WILLIAM (Bill) Thomas Buxey of Grewelthorpe, died aged 82 in 2006.
Bill Buxey.
He had a distinguished military career in which sudden and violent death had been a frequent possibility. He was born in Gosport, Hampshire, his unemployed father a former soldier with the First Wiltshire Regiment.
Bill won a place at the local grammar school, but was unable to take it up because the family could not afford the uniform. It was a bitter experience – he was determined afterwards to prove he was the equal of anyone – and it had a sequel years later when he was offered a commission in the Army but had to turn it down because he could not afford the mess bills.
When he was 16, Bill joined the Army’s Boys’ Service, entering the Royal Engineers and becoming a boxer because of the better rations.
In 1942, he went for selection for the Glider Pilot Regiment because he heard the food there was even better – he may not have heard about the extreme selection process.Winning one of the few places which went to Army candidates, he proved himself to be toughest of the tough. As a pilot he was promoted to sergeant, and joined E Squadron, his role, after landing, being to fight with the infantry.
Pilots were told they might expect to survive no more than six weeks.
On D-Day, he was to be co-pilot flying an anti-tank gun and its crew to a landing zone seven miles behind enemy lines in Normandy. Orders were then to fight his way back to the landing beach, cross the Channel and fly another glider over.
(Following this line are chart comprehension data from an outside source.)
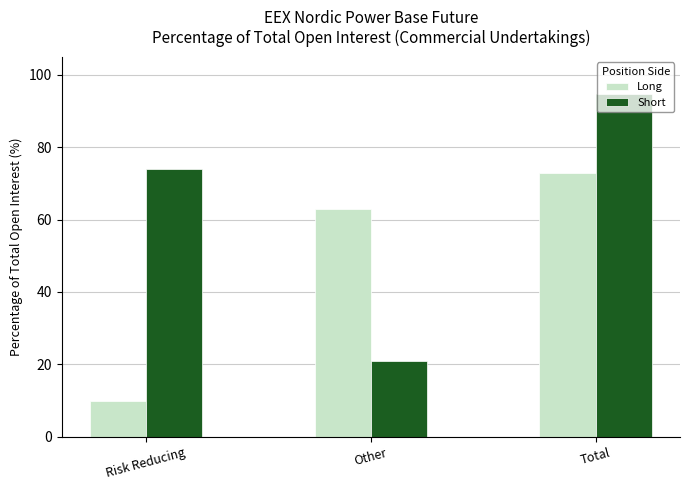

What is the sum of the Long values at Risk Reducing and Other?

73.0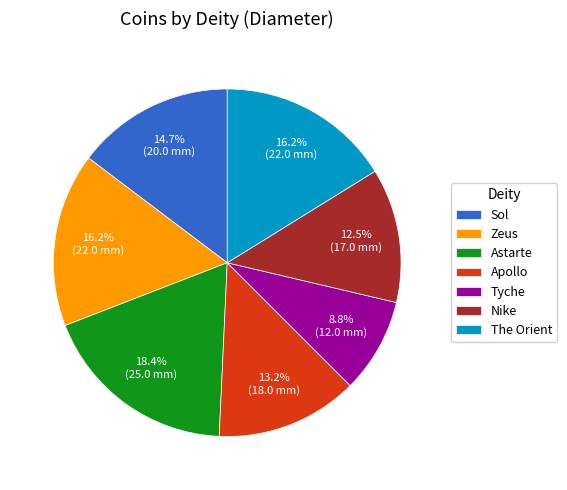

Does any single category account for the majority?

No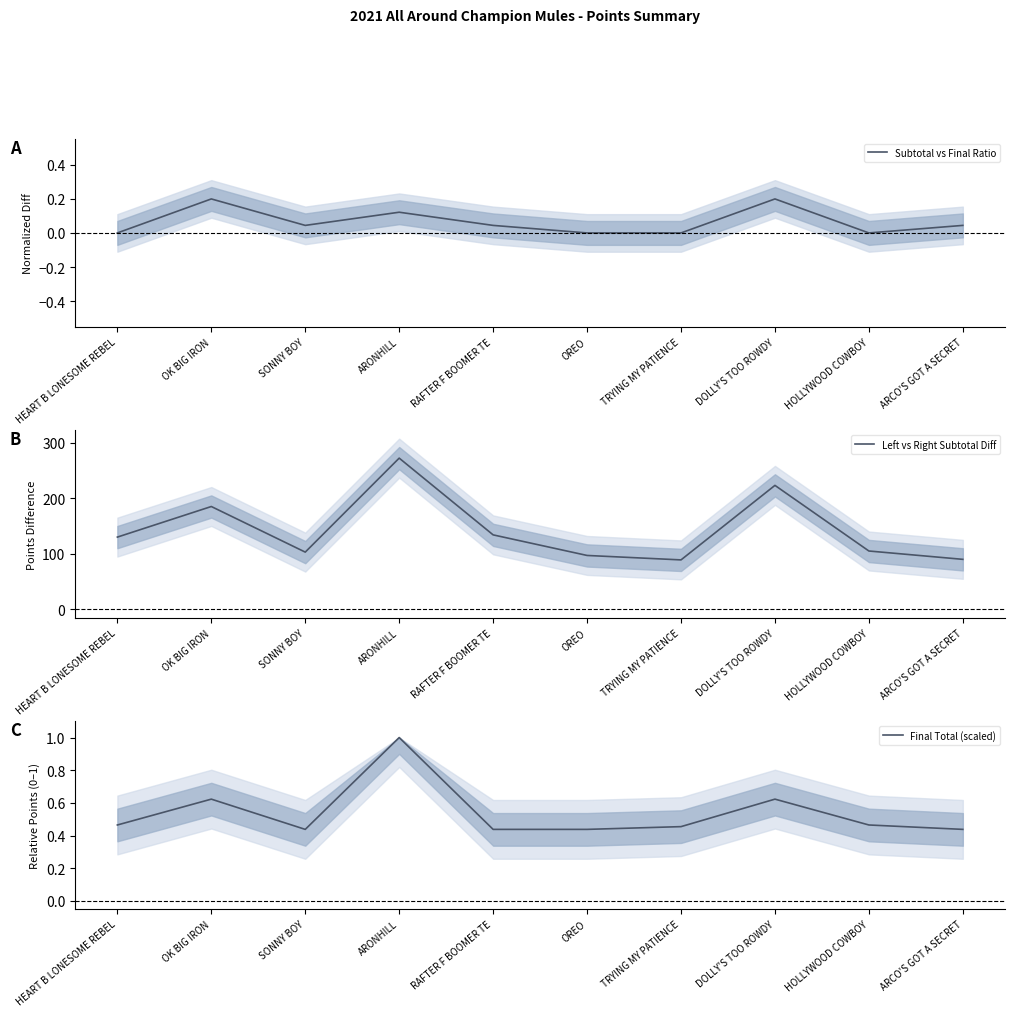

What is the sum of all Left vs Right Subtotal Diff values?

1428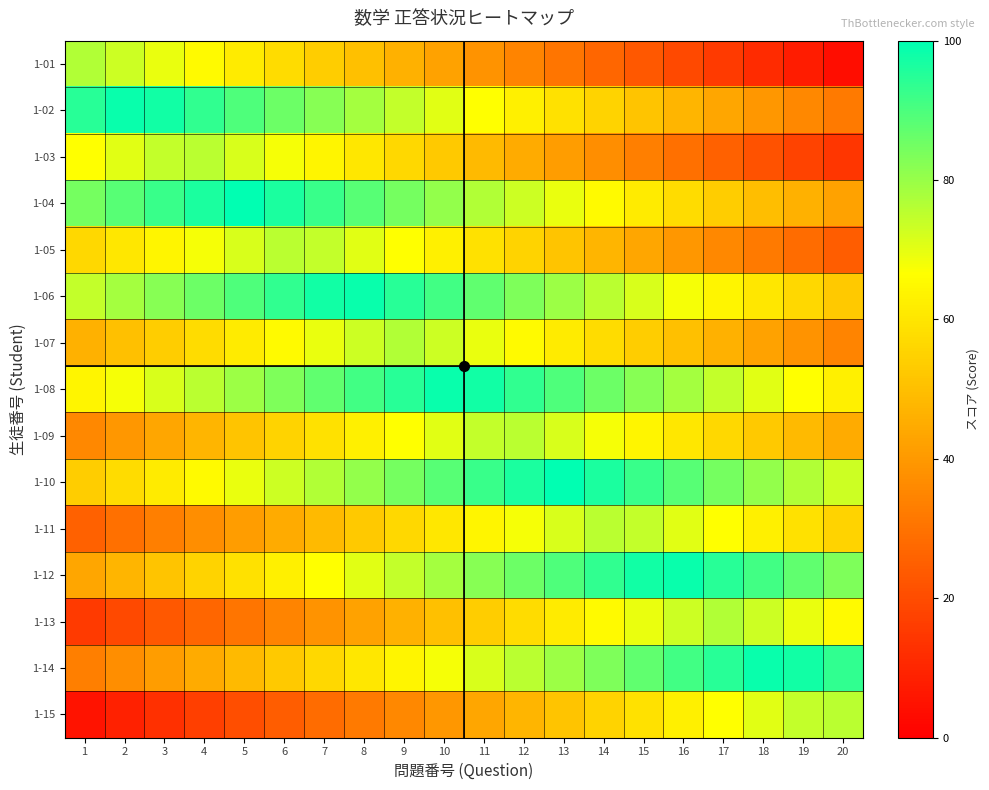

Count the number of categories in the chart.

20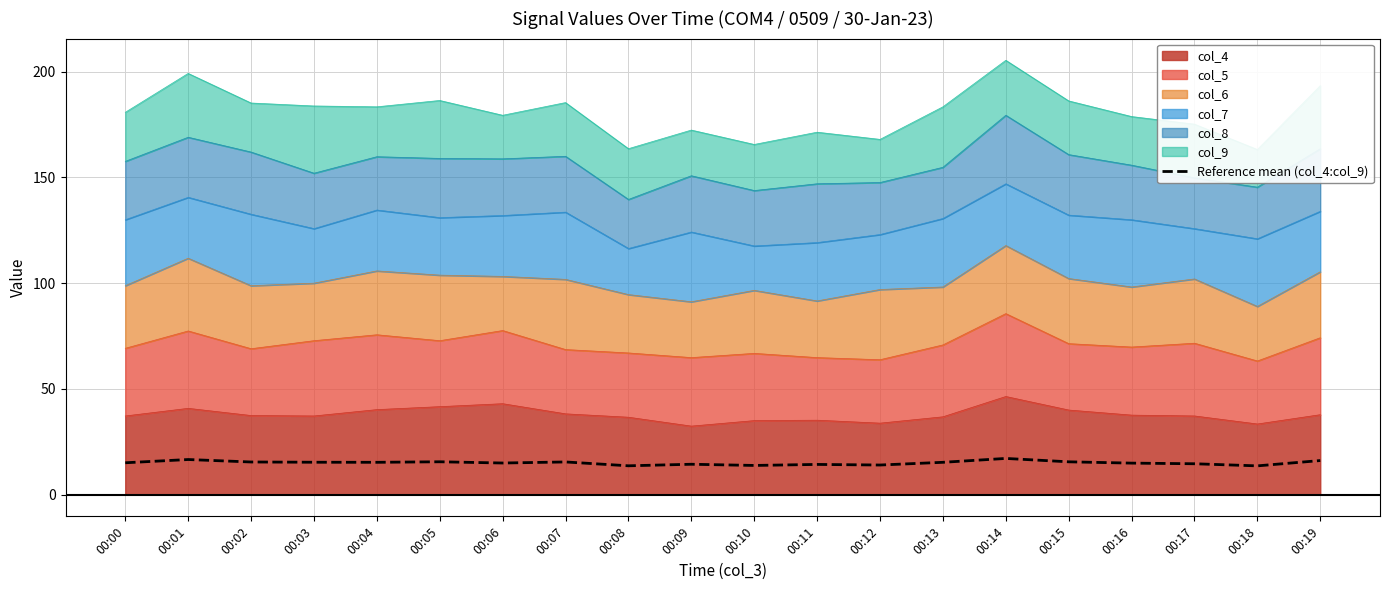

Rank the categories by value from highest to lowest.

00:14, 00:01, 00:19, 00:05, 00:15, 00:07, 00:02, 00:03, 00:04, 00:13, 00:00, 00:06, 00:16, 00:17, 00:09, 00:11, 00:12, 00:10, 00:08, 00:18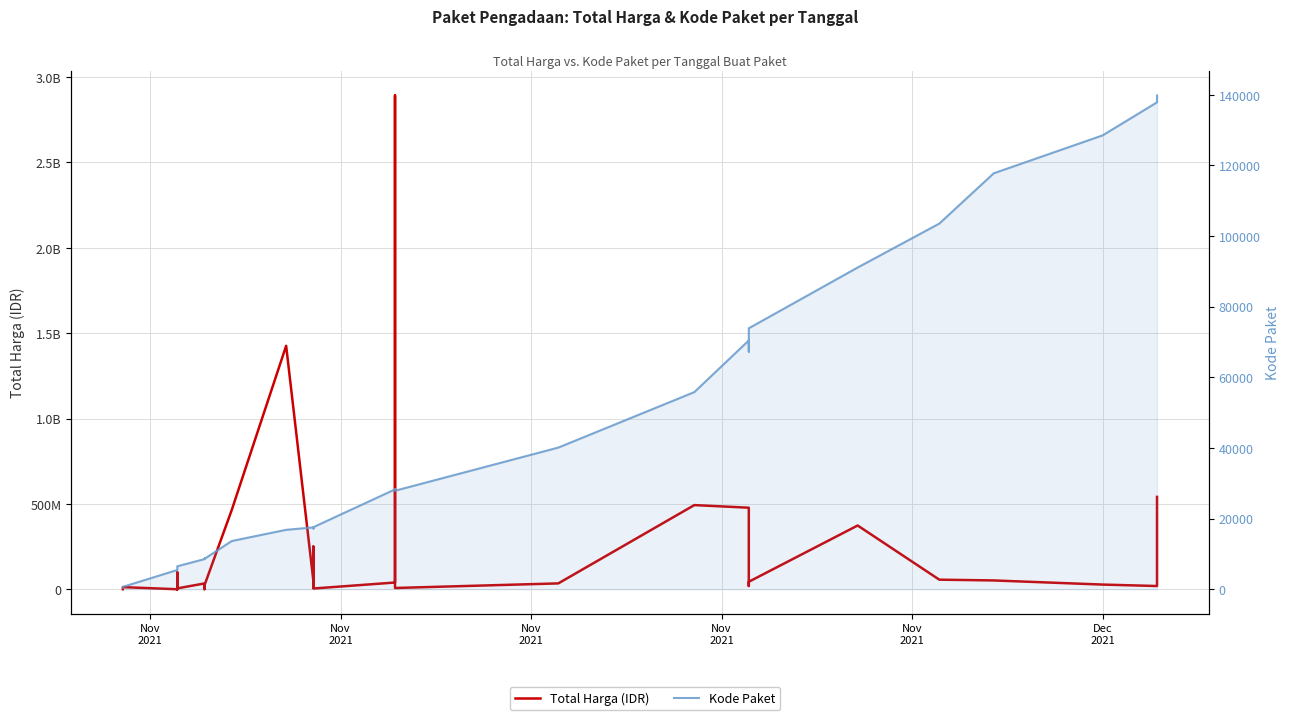

What is the smallest value displayed?

464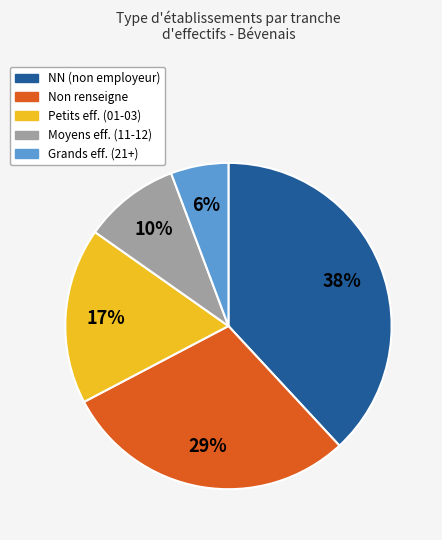

Rank the categories by value from highest to lowest.

NN (non employeur), Non renseigne, Petits eff. (01-03), Moyens eff. (11-12), Grands eff. (21+)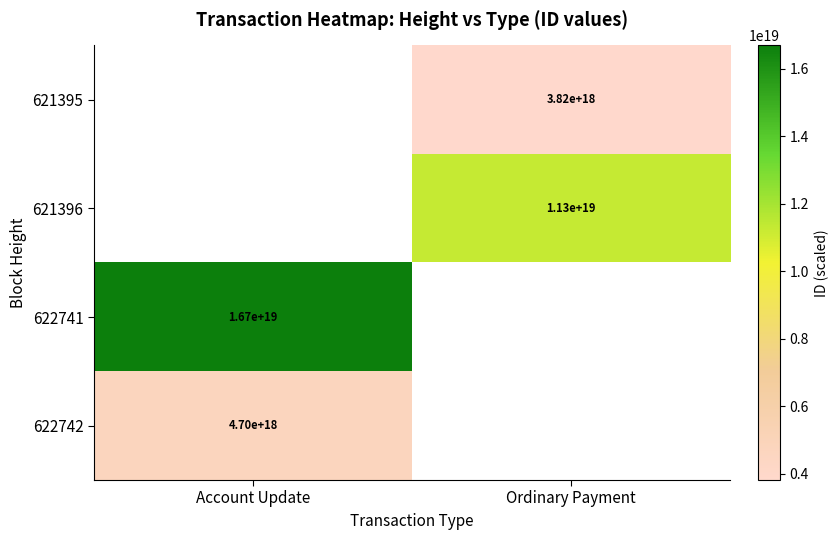

Is the value of 622742 at Account Update greater than the value of 622741 at Account Update?

No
Having identified the landing site from the air, he and the pilot could see that the Germans had prepared it with “Rommel’s Asparagus” – telegraph poles stuck into the ground, each surmounted by anti-tank mines.
As the glider crashed through the traps, he fully expected to be blown to bits. Nothing happened.
Curious, Bill examined the mines, and noted that the safety pins had been left in every single one of them. He next saw action in the Market Garden operation at Arnhem – his job was to guard the Neimegen Bridge, and again he flew in an anti-tank crew.
Eventually taken prisoner, he was surprised to see blood dripping from his fingers – unaware of it, he had been shot through the shoulder.
He was held at Stalag Luft 7 in Poland near Bankau, and in winter the prisoners were marched to Germany. The conditions killed all but 24, who now found themselves in Buchenwald concentration camp, where he stayed until the Russians “liberated” it, and took him prisoner.
He escaped but was recaptured. Suspected of being a German spy, he was interrogated by a Cambridge-educated officer who let him go.
Back in England, Bill started training for the invasion of Japan, which he was certain would have killed him had it happened.
When it was called off, he-joined the Royal Engineers as a sapper, and was stationed in Germany, meeting Kath (Kate) Neitz, a German brought up in Poland.
They married in 1955, their only child Patrick being born on the Dutch-German border in Hostert.
Still with the Royal Engineers, he was posted to Belfast, his job to crater the border roads with high explosives, and he was responsible for defusing letter bombs delivered to the barracks.
His next posting was to Chatham, in Kent, and in Dover he was made Regimental Sergeant Major.
In 1966 he was commissioned to Lieutenant, posted to Malaya, and spent six months building bridges in Thailand.
He was made up to Captain and posted to Ripon where he was promoted to Major. He designed and built the Bailey Bridge at Leeming, and constructed Harrier jet landing pads worldwide.
After looking after the Royal Engineer stores at Warwick, he returned to Ripon where he retired in 1973, after 30 years in the military.
He worked for Henry Boot before finally retiring altogether. They had a cottage in Grewelthorpe near the school. And Kath was school caretaker for a while.
He and Kath loved their garden and their dogs. With enough encouragement, he would reminisce about his army experiences, his toughness, and wry, sometimes black humour, showing through his stories.